Persebaran Mazhab Fikih di Dunia dan Keunikannya

Persebaran Mazhab Fikih di Dunia dan Keunikannya

Oleh: Muh. Nursalim

Ada calon pengantin hamil. Calon lakinya di penjara. Akad nikah tetap dilakukan. Tempatnya bukan di balai nikah juga bukan di penjara, tetapi di masjid dekat ia ditahan. Tentu dengan penjagaan ketat aparat keamanan.

Kenapa segitunya mendesak. Karena mengejar keburu masuk bulan suro. Pada bulan ini sebagian orang tidak berani melakukan akad nikah. Maka pada hari terakhir tahun 1444 H akad nikah itupun dijalankan. Tanpa dekor dan tanpa rias layaknya pengantin pada umumnya.
Untungnya muslim nusantara itu bermazhab Syafii. Umumnya. Pada mazhab ini, wanita hamil boleh menikah dengan laki-laki yang menghamili. Logika mazhab Syafii begini. Iddah atau masa tunggu  itu terjadi untuk istri yang ditalak suaminya. Jika istri keadaan suci iddahnya tiga kali haidh, bila istri posisi hamil iddahnya sampai melahirkan.

Wanita lajang yang hamil itu tidak punya masa iddah. Ia bukan istri. Karena itu ia boleh menikah dalam kondisi hamil, tanpa harus menunggu kelahiran bayi yang dikandungnya.  Hal ini seperti yang ditulis Imam Al Mawardi dalam kitab Al Hawi Al Kabir berikut ini.

الحاوى الكبير  ـ  الماوردى - (ج 9 / ص 497)
الْفَصْلُ الثَّانِي : هَلْ لِمَا ذَكَرْنَاهُ حُرْمَةٌ تَجِبُ بِهَا الْعِدَّةُ أَمْ لَا ؟ فَمَذْهَبُ الشَّافِعِيِّ : أَنَّهُ لَا حُرْمَةَ لَهُ فِي وُجُوبِ الْعِدَّةِ مِنْهُ سَوَاءً كَانَتْ حَامِلًا مِنَ الزِّنَا أَوْ حَائِلًا ، وَسَوَاءً كَانَتْ ذَاتَ زَوْجٍ فَيَحِلُّ لِلزَّوْجِ أَنْ يَطَأَهَا فِي الْحَالِ ، أَوْ كَانَتْ خَلِيَّةً فَيَجُوزُ لِلزَّانِي وَغَيْرِهِ أَنْ يَسْتَأْنِفَ الْعَقْدَ عَلَيْهَا فِي الْحَالِ حَامِلًا كَانَتْ أَوْ حَائِلًا

Pasal ke dua: Apakah yang kita sebut dimuka (wanita hamil karena zina)  itu wajib punya iddah atau tidak ? Menurut mazhab Syafi’i wanita pezina itu tidak punya iddah baik ia hamil atau tidak. Baik si wanita bersuami yang boleh menggauli saat hamil atau ia tidak bersuami sehingga laki-laki yang menghamili boleh menikahinya baik keadaan hamil atau tidak.

— TUGAS YANG DIKERJAKAN —
• A. Dalam tulisan tentang mazhab fikih, kapan akad nikah calon pengantin itu dilangsungkan?
• B. Tolong lanjutkan tulisan tentang mazhab fikih itu, mulai setelah kalimat terakhirnya.

— BAHAN YANG DISEDIAKAN —
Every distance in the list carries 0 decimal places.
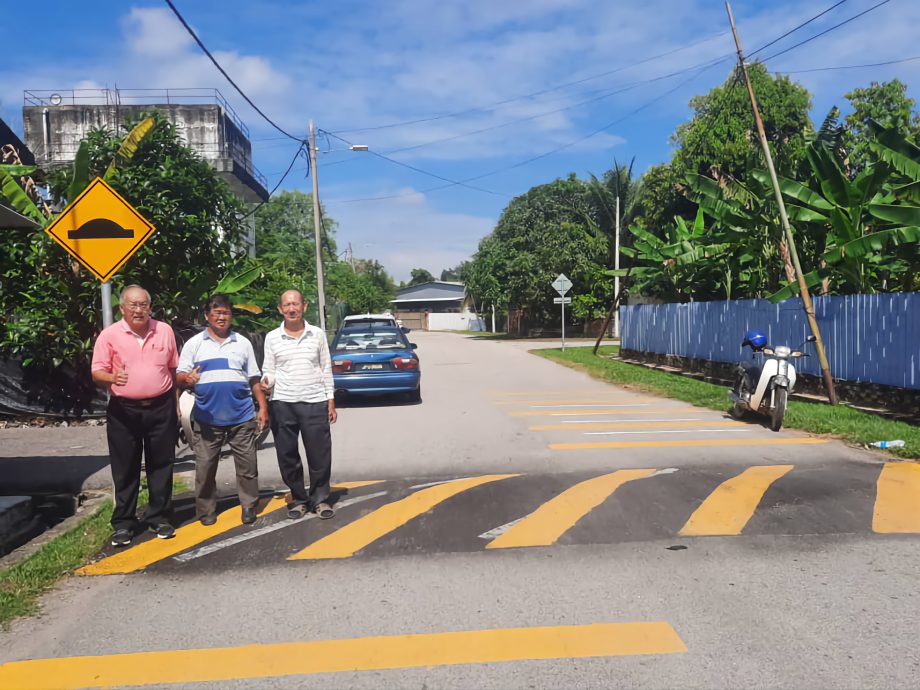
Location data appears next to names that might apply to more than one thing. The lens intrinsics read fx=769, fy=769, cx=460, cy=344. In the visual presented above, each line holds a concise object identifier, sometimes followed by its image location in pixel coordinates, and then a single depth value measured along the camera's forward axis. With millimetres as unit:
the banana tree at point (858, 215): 11797
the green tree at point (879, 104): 37406
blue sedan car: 13695
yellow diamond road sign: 6422
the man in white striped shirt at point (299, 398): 6082
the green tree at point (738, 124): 33625
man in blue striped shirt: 5898
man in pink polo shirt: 5535
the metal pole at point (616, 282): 41688
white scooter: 10508
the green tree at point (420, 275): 136375
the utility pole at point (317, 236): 28016
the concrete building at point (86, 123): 32750
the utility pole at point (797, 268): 12336
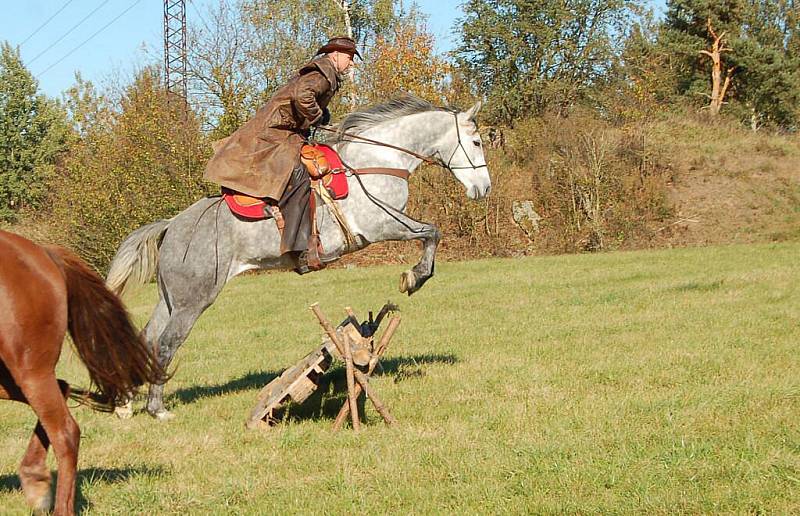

— JAWABAN BERNOMOR —
• A. Pada hari terakhir tahun 1444 H.

• B.
Ketentuan fikih tersebut kemudian diakomodasi dalam Kompilasi Hukum Islam (KHI) pasal 53 sebagai berikut: 
1. seorang perempuan yang hamil di luar perkawinan dapat dikawinkan dengan pria yang menghamilinya.
2. Perkawinan wanita yang hamil di luar nikah dengan pria yang menghamilinya dapat dilangsungkan tanpa menunggu lebih dahulu kelahiran anaknya.
3. Dengan dilangsungkannya perkawinan pada saat wanita hamil, tidak diperlukan perkawinan ulang setelah anak yang dikandung lahir.

Mazhab Syafii itu tersebar di Asia tenggara. Seperti Malaysia, Brunai, Singapura,  Thailand dan Indonesia. Maka aturan agama yang diakomodai negara seperti undang-undang pernikahan, zakat, wakaf dan perbankan syari’ah banyak merujuk mazhab ini. Beberapa ulama nusantara yang pernah menjadi mufti di Tanah Suci juga bermazhab Syafii. Seperti Imam An Nawawi Al Bantani dan Syeikh Juned Al Batawi. Bagaimana awalnya mulanya mazhab ini berkembang di asia tenggara, perlu kajian tersendiri.

***

Di masjidil haram kita sering menemui jamaah tawaf dengan naik kursi roda. Baik didorong maupun  bertenaga listrik yang bisa jalan sendiri. Tetapi kita tidak akan menemui jama’ah yang tawaf dengan ditandu.
Seseorang duduk di kursi roda itu berarti  sehat, minimal masih bisa duduk walaupun mungkin tidak mampu berjalan. Karena ada orang yang tidak mampu duduk. Kondisi seperti itu tidak mungkin melakukan tawaf jika tidak ditandu. Padahal tidak mungkin jamaah tawaf dengan ditandu. Pasti dilarang masuk oleh askar.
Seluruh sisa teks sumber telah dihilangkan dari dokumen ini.